**EXCERPT TO READ:**
What would be the drawbacks of doing it this way

If I did a cerial mash could I just use 500g of polenta boiled to a mush then add it to 500g of BB pale malt put it in the mash tun with 3 litres of water

Then wait for an hour holding at 65c after this proceed by putting the rest of the pale malt in & mash as usual

Just never done a cerial mash cheers all


----------



## Bribie G (30/11/10)

With a cereal mash using polenta, yes I cook it to a mushy porridge - the 3 minute variety is the best if you can get it - then stir in 500g of dry malt and keep it at around 70 degrees for fifteen minutes or so, then allow to cool to mash temp (say 65 degrees) and tip into main mash. Seems to add more smoothness and body to the beer as opposed to chucking in the polenta at 65 degrees. As you are stirring in the dry grain it goes really thick, then you can feel it thinning out almost instantly as the alpha amylase gets stuck into the polenta. 
Almost a religious experience the first time you do it


----------



## cdbrown (30/11/10)

So taking 1kg polenta add 3L of water and boil to a mush for 3 mins? Let cool a bit and add 500g of the galaxy malt and steep for 15mins, cool slightly and add to mash. Do I take account of this 3L of water in the mash at all - ie reduce the mash water from 15L down to 12L?


----------

**EXERCISE 1:**
List every quantity in the brewing forum thread that is given in grams or kilograms, and name what each one measures.
**EXERCISE 2:**
Reproduce the part of the brewing forum thread that begins with the words "## Bribie G" and ends with "## cdbrown (30/11/10)".

**SUPPLIED MATERIAL:**
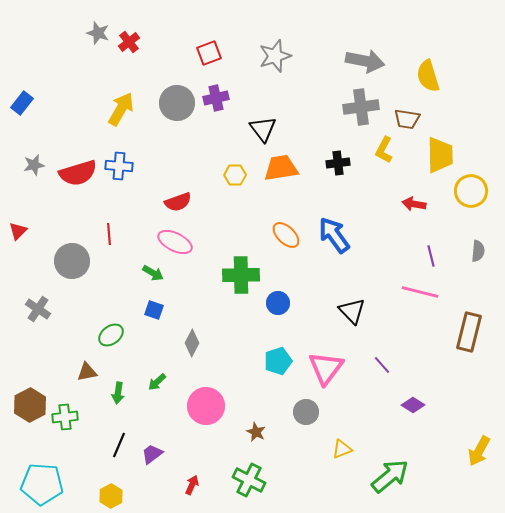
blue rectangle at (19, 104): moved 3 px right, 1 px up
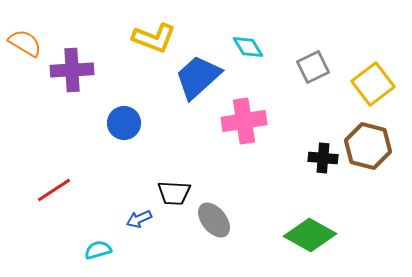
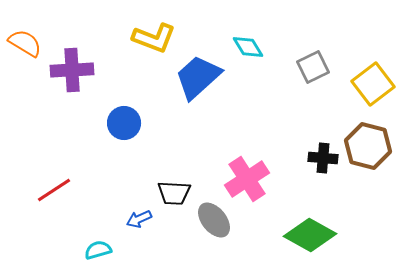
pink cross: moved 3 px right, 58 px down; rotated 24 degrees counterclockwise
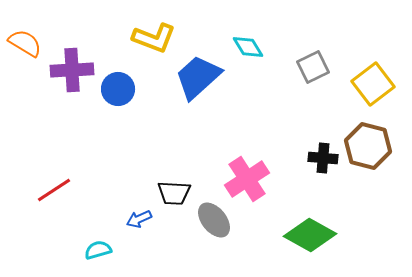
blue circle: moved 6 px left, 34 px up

**CORRECT RESULT 1:**
- 500g of polenta
- 500g of BB pale malt
- 500g of dry malt
- 1kg of polenta
- 500g of galaxy malt

**CORRECT RESULT 2:**
## Bribie G (30/11/10)

With a cereal mash using polenta, yes I cook it to a mushy porridge - the 3 minute variety is the best if you can get it - then stir in 500g of dry malt and keep it at around 70 degrees for fifteen minutes or so, then allow to cool to mash temp (say 65 degrees) and tip into main mash. Seems to add more smoothness and body to the beer as opposed to chucking in the polenta at 65 degrees. As you are stirring in the dry grain it goes really thick, then you can feel it thinning out almost instantly as the alpha amylase gets stuck into the polenta. 
Almost a religious experience the first time you do it


----------



## cdbrown (30/11/10)